Tuesday, May 4, 2010

Transition

I have been in my own self-imposed blogless world. I haven't read any blogs. I haven't written for any blogs. I feel flat. Not the kind of flat Matt Stephens said I was when I secretly listened in on a three-way call as his friend asked him if he liked me in the 8th grade. (I've bloomed Matt! I've finally bloomed!)

But the kind of flat where there's not a whole lot of emotion pulsating through your body and you're just sort of floating through your days not really caring about them one way or another.

This isn't actually the worst thing in the world either. It sort of clears my head from all the intense worrying and sadness to take a moment to think about how I can move to the other side: joy and living. Or 'L-I-V-I-N' as a certain Dazed and Confused character so profoundly spelled it.

My friend, R, came to visit in January and one thing she said to me has replayed in my head at least a hundred times sine she left...she told me that she was worried about me most because I didn't seem to get any pleasure out of life. It stung at first to hear those words; but it stung because she was dead on with her observation.

For those of you who know me best, I have always lived life and had as much fun as I could. I think fun Debbie is still within me some place. She likes to make appearances on increasingly rare occasions. (Get me to a karaoke bar and watch me go!) So how do we as mothers--forget the special needs component--get some of that pleasure back into our lives? Please share your thoughts in the comments section. I need the inspiration.

I have more to say, but I think this is an appropriate place to stop.

7 comments:

Ro said...

Go nuts with a paint pot in the bathroom and explode the walls with colour and design.
Have your own music party with Meatloaf cranked up to the max and make yourself bop around the housework - enjoyment begats enjoyment, fake laughter begats real laughter.
Set a mini goal for each day - scrub bath and wear high heels while doing it on Tuesday, Wednesday it's off to the races in formal wear hat while hanging out washing.
Spoil yourself with a manicure at home, plant some herbs in hanging baskets in the kitchen, play with the make up and experiment with the 1980s romantic pop band look -it's your war paint and your time to have fun.

sarah said...

I think you have to pursue singing....

Cassy said...

wine and spa treatments! Time with friends! Then of course I feel guilty when I'm not tending to C & C 24/7. Is that just the nature of being a mom? Not sure?

One Mom said...

Close your eyes and let everything else fall away, just for a minute. Imagine you have a genie's lamp that can grant you three wishes...but that they all have to be for you and you alone. What would they be? Any chance to get close to them without a magic genie?

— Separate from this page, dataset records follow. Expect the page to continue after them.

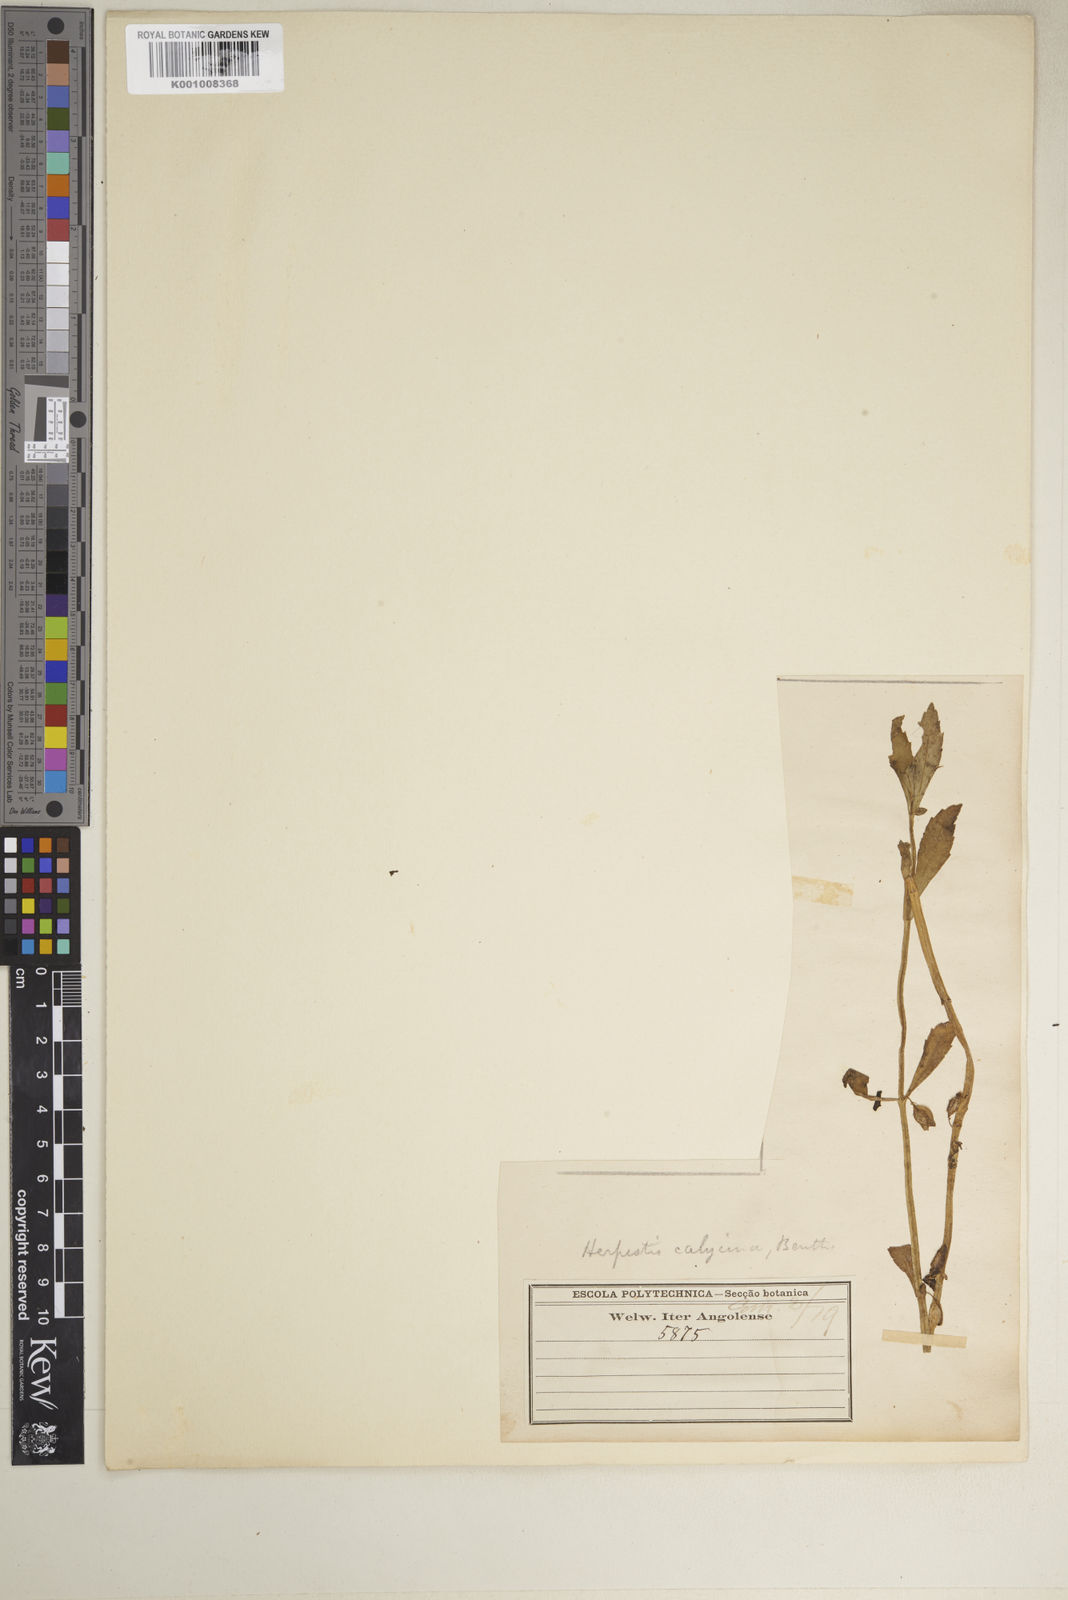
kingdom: Plantae
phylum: Tracheophyta
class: Magnoliopsida
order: Lamiales
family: Plantaginaceae
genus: Bacopa
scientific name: Bacopa crenata
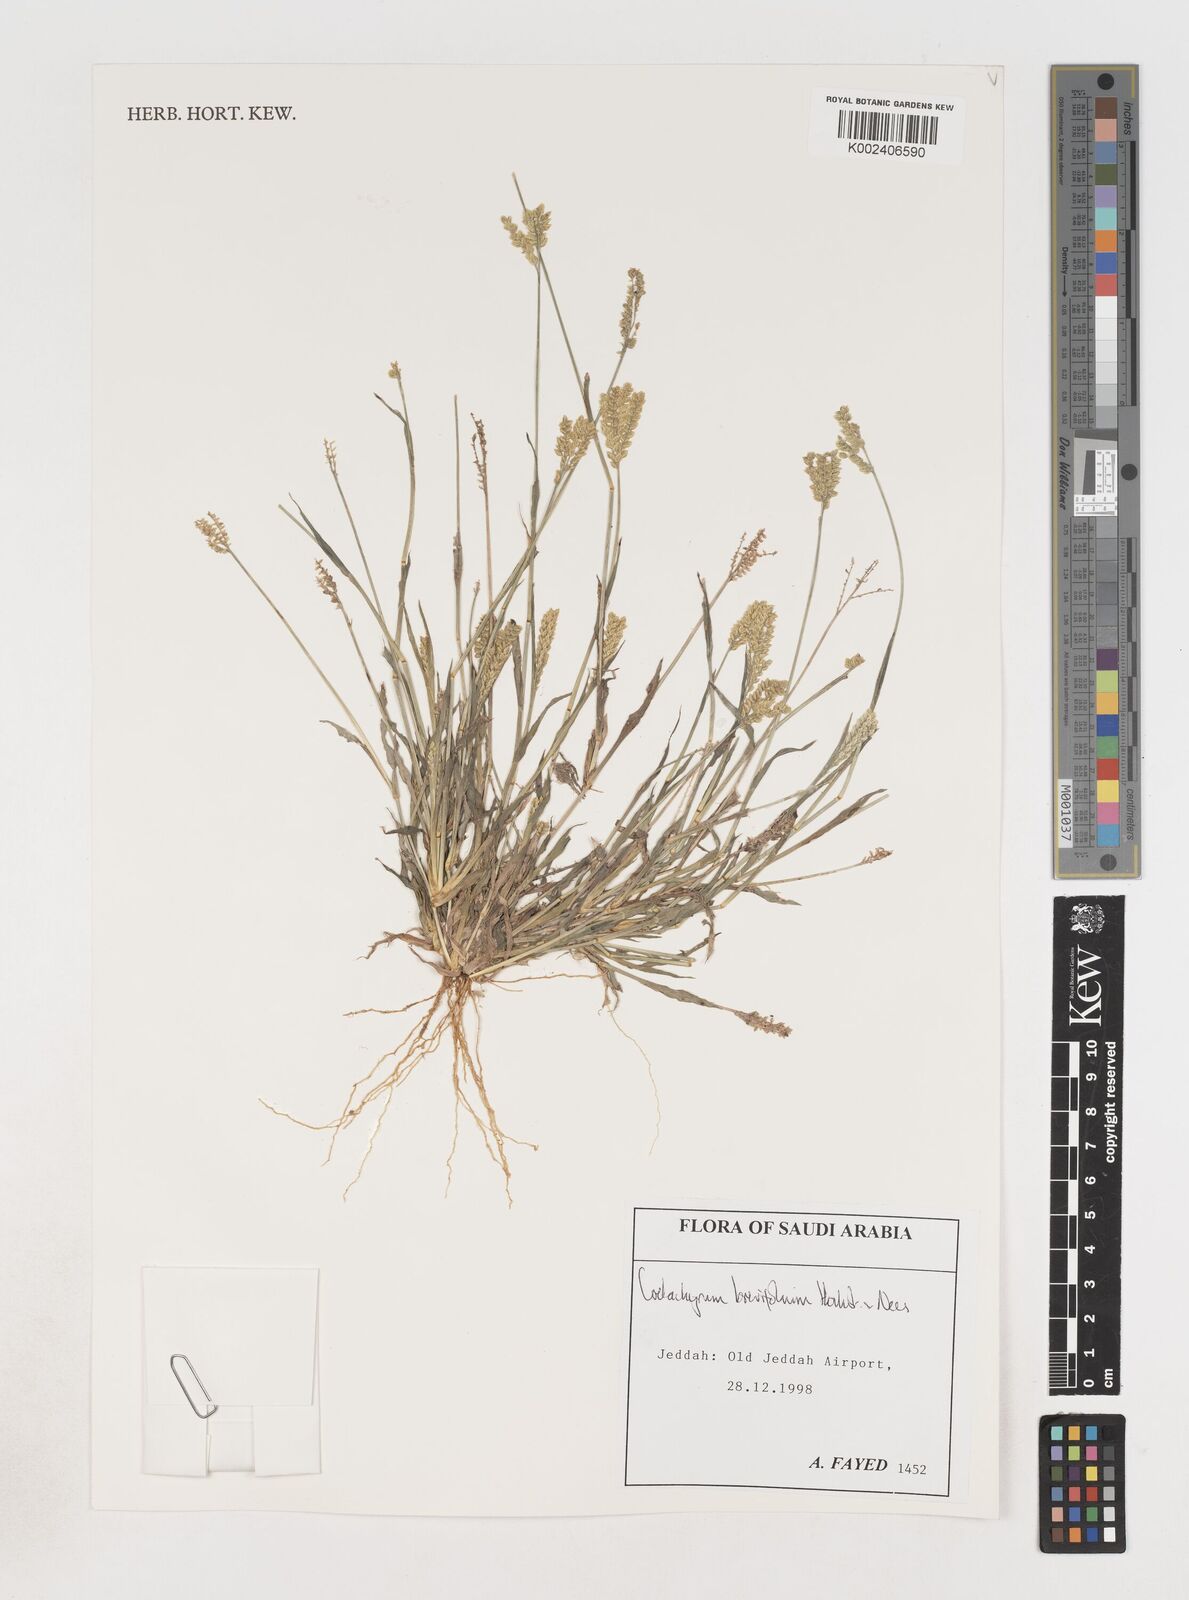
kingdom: Plantae
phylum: Tracheophyta
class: Liliopsida
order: Poales
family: Poaceae
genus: Coelachyrum
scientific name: Coelachyrum brevifolium
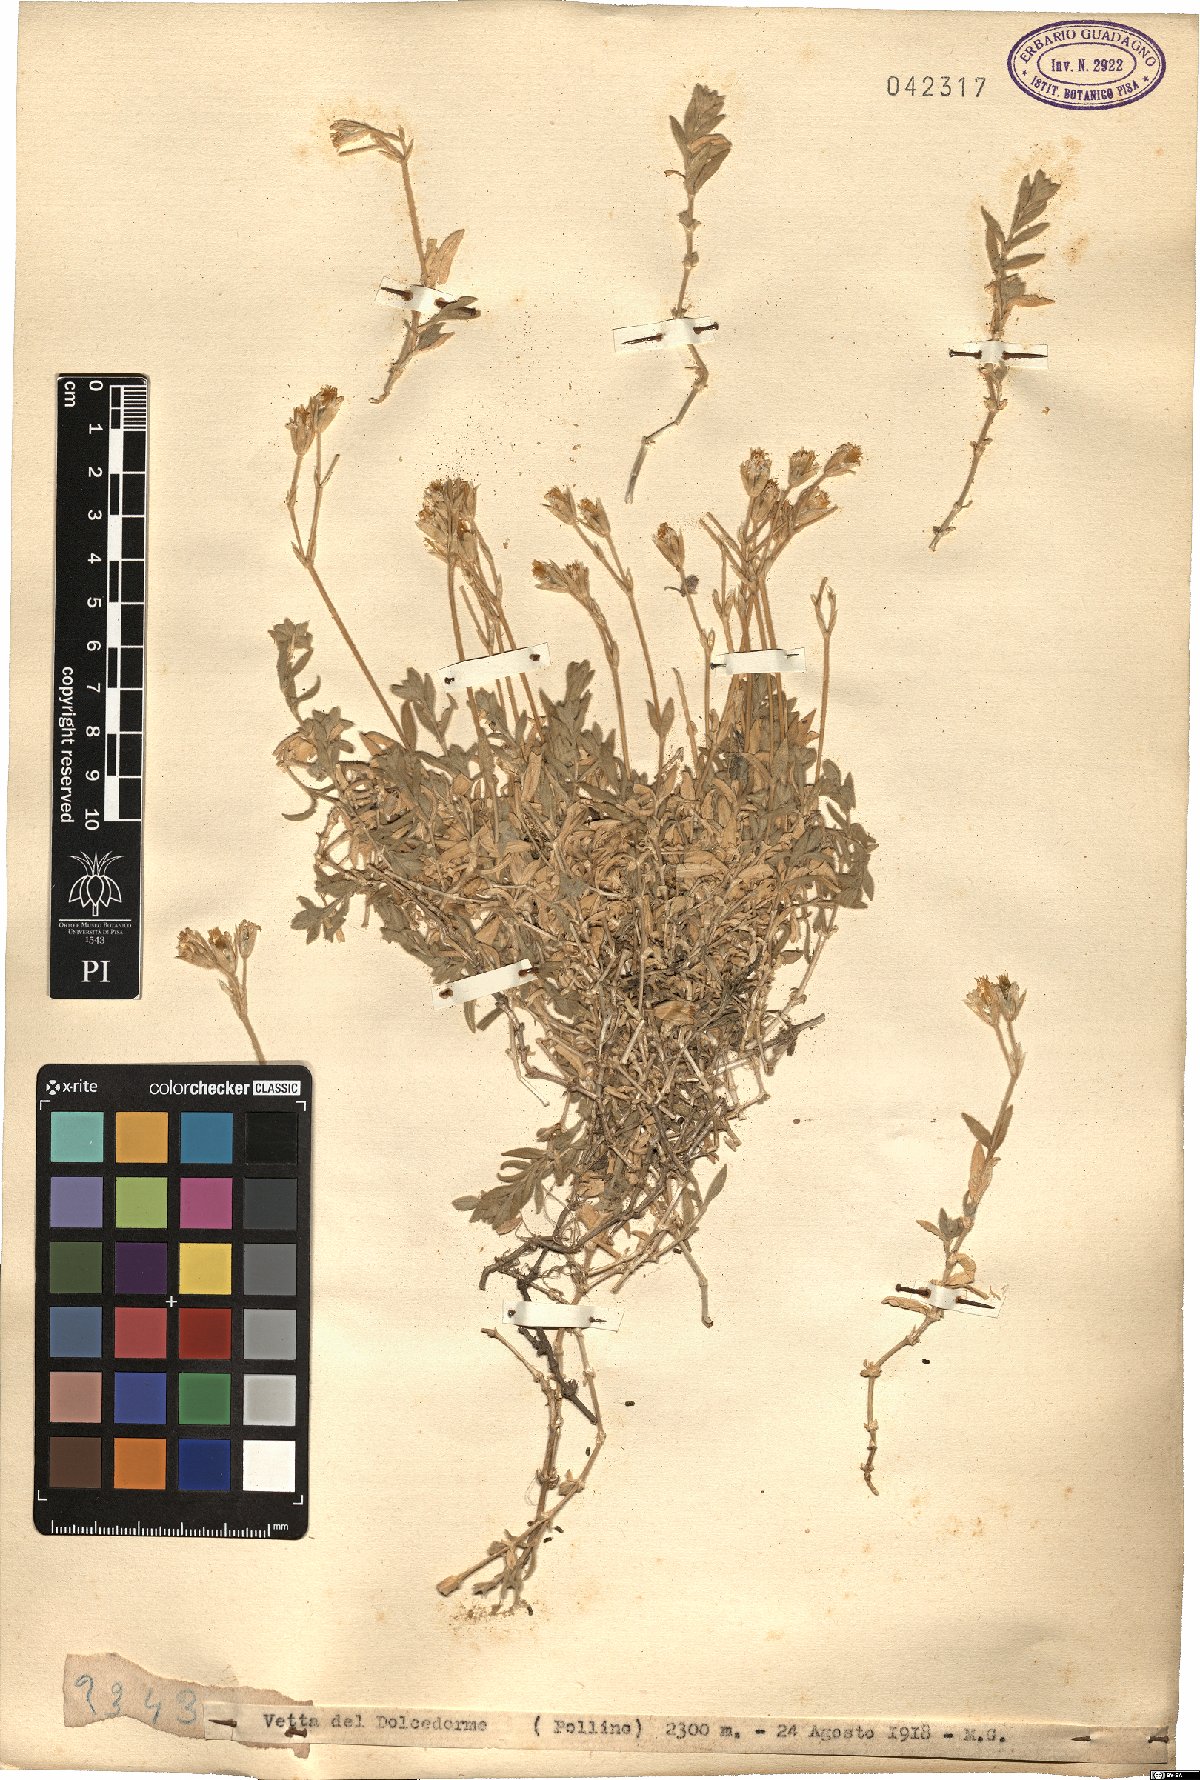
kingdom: Plantae
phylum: Tracheophyta
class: Magnoliopsida
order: Caryophyllales
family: Caryophyllaceae
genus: Cerastium
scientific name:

And, if all else fails, karaoke and Amaretto stone sours work for me. :)

Susan Senator said...

It's not easy, Deb, and so many of the moms I've interviewed for the Survival Guide had exactly the same feelings. I often do, too. I'm glad that at least you know that your happier side is in there, and that you're giving yourself the time to feel what you feel right now.

I also think that it's good simply to realize you have the right to some pleasure! You know how to find it. It if's karaoke, then go out asap to a karaoke bar with friends. Why the heck not? Find some small pleasure immediately, an easy one!

Joanne said...

Deb - I think I have told you that I am using this year to re-center too, after a long, arduous year last year. I am indulging myself in my women friends - going away for short weekends, sending them cards to tell them how much they have meant to me, rekindling old friendships, and it has done wonders for me. I have another reconnect in San Diego in June, and I can't wait. It is dipping my toe in the pool of good women friendship, and it has been nothing short of pure serendipity. My advice - find out what might give you that kind of serendipity, and pursue it. Wholeheartedly. And reach out to us - those who love you - for support.

Daniel said...

Oh, girl, do I get this post.

The whole having-my-husband-leave-me-thing really kicked my ass and left me floating through days. As if having a servely autistic son wasn't enough!

It is till so very tough. But I laughed a lot more in April than I did in March, and much more in March than I did in February.

I am doing things for myself that I NEVER did during the past several years of my marriage.

Girl, get on down here to DFW and let's go eat fajitas and our back some margaritas!